The essential nature of some of the core functions of banks combined with the enormous potential costs of banking crises on the economy and their consequences for society call for some form of representation of the public interest in banking, in the way that banks operate and in the way they are regulated and controlled.
The gap between the expectations of citizens and businesses on the one hand and banking services on the other hand shows that reforms have failed to fix the banking system, hence the need for new routes to be considered.
While bank bail-outs continue, the debate over bank regulation remains in the hands of "experts", and a large majority of citizens do not feel able, or even interested, in taking part in this crucial debate. Partly as a result, regulatory changes have remained complex and have failed to deliver the necessary changes: They rather comfort the status quo.
1) Elaborating a model for public interest representation in banking (Where do we want to go?), which aims to produce a theoretical model of public interest representation that can cope with current and future requirements and be used as a basis for a positive vision of banking.
2) Learning from the past (Which trajectory have we been following so far?), which aims to understand the processes underlying the development of Europe's banking systems, the role and influence of the different bodies and interest groups, and the shortcomings in their public interest provision.
3) Looking to the future (What should be the target and how do we change direction?), which aims to build on the understanding of the past and on the positive model to make policy recommendations. The research would aim to generate and collect recommendations via an inclusive process with civil society representatives, aimed at increasing the democratic accountability of the policymaking process.
The theoretical part of the research project will be based mostly on workshops with civil society representatives and interviews with academics and other experts, with the aim of defining public interest in banking and articulating a positive vision for the banking sector.
The empirical part of the research project will include a historical and literature review, data collection and case studies, for example drawing on the Finance Watch team's hands-on experience in specific regulation, with a view to understanding the forces that have pushed banking away from its public interest role.
The third part of the research project will aim to synthesize the results of the first two stages with an analysis of existing research on alternative banking models and input from civil society representatives. This input will include interviews and workshops with civil society representatives, academics and other experts.

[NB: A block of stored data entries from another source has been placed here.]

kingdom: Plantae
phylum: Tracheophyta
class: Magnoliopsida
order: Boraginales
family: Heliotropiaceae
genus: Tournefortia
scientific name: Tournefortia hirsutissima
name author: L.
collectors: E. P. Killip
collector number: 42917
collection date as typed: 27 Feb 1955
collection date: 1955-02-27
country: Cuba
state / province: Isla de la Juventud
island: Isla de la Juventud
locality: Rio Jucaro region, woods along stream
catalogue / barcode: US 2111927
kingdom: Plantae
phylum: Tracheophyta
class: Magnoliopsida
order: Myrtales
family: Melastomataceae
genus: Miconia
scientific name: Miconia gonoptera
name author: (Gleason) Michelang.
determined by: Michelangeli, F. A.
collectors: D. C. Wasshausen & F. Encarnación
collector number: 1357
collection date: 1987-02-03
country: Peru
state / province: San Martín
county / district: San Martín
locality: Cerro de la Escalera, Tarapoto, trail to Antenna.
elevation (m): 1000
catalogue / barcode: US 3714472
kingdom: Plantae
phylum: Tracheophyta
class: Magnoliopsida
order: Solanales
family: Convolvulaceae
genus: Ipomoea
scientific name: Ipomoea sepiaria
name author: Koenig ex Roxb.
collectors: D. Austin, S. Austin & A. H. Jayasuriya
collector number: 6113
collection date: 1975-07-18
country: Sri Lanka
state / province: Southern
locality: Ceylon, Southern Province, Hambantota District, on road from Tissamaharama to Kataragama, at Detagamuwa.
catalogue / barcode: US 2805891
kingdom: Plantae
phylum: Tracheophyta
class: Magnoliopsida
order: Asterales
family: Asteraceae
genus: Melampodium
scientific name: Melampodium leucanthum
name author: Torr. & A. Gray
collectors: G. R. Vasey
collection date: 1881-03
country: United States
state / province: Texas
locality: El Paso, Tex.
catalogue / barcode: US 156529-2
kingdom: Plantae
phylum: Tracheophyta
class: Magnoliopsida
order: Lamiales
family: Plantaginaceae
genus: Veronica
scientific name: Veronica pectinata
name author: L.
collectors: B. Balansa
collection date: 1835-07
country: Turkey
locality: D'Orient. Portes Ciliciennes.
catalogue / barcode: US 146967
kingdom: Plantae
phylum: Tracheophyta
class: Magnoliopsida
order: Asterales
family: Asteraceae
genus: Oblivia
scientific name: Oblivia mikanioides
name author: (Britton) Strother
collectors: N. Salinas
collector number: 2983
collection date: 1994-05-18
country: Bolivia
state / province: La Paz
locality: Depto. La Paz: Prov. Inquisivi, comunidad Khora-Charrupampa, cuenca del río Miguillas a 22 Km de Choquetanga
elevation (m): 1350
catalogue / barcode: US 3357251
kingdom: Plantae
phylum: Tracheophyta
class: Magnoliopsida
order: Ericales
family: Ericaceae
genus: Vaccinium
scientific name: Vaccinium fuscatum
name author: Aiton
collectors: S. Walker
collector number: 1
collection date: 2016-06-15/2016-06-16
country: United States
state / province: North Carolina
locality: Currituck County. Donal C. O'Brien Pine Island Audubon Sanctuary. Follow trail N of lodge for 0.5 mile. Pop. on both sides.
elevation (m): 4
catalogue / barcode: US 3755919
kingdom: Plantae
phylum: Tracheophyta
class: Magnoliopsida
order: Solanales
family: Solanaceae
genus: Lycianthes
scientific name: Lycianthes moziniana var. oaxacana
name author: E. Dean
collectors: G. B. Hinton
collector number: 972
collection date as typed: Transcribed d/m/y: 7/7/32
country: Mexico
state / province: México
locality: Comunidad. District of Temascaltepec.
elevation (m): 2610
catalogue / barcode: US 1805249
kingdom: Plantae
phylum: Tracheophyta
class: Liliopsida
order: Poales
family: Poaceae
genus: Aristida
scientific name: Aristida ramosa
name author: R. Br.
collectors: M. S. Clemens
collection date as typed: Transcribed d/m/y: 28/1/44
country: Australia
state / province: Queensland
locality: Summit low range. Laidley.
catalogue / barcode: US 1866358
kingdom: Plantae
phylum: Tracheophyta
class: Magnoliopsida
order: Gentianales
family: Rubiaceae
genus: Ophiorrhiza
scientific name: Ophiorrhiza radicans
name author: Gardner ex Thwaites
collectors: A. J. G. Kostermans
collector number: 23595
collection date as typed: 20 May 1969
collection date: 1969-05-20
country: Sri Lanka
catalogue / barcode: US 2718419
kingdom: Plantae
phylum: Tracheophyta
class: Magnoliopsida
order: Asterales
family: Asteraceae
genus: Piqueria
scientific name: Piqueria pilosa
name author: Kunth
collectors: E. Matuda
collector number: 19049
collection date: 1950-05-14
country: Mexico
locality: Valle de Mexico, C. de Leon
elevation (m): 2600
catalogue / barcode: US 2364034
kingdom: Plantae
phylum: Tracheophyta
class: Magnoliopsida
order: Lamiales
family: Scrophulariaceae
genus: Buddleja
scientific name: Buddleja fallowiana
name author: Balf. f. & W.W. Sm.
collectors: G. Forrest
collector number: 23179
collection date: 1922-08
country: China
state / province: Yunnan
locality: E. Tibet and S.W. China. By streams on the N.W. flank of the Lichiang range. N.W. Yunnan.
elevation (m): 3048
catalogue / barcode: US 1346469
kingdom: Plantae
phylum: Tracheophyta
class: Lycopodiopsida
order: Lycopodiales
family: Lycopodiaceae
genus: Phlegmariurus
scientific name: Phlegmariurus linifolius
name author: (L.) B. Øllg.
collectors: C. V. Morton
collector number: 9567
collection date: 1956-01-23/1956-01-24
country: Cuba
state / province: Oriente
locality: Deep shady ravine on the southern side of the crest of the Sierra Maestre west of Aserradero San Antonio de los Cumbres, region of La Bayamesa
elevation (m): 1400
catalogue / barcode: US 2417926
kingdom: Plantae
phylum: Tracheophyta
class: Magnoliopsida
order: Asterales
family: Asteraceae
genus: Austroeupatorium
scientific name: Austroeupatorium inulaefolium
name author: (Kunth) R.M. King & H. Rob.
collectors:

4. Darstellung der Ergebnisse
Within almost two years, the project has managed to bring together a range of stakeholders and raise a number of questions for civil society, public institutions, policy makers and banks themselves about the participation of the public in a highly-relevant issue for the population at large. However, that longer term work will necessarily involve many stakeholders and a diverse range of actions.
We believe that the overview provided in this report will prove a starting point for this work, and hope that the proposals outlined in the last chapter will trigger new initiatives and serve as inspiration for civil society organisations, public institutions, law makers and bankers in the future. This will not happen, though, without a significant increase in civil society’s capacity to engage on banking and finance, to self-organise, build expertise and make banking and finance a transversal issue and challenge.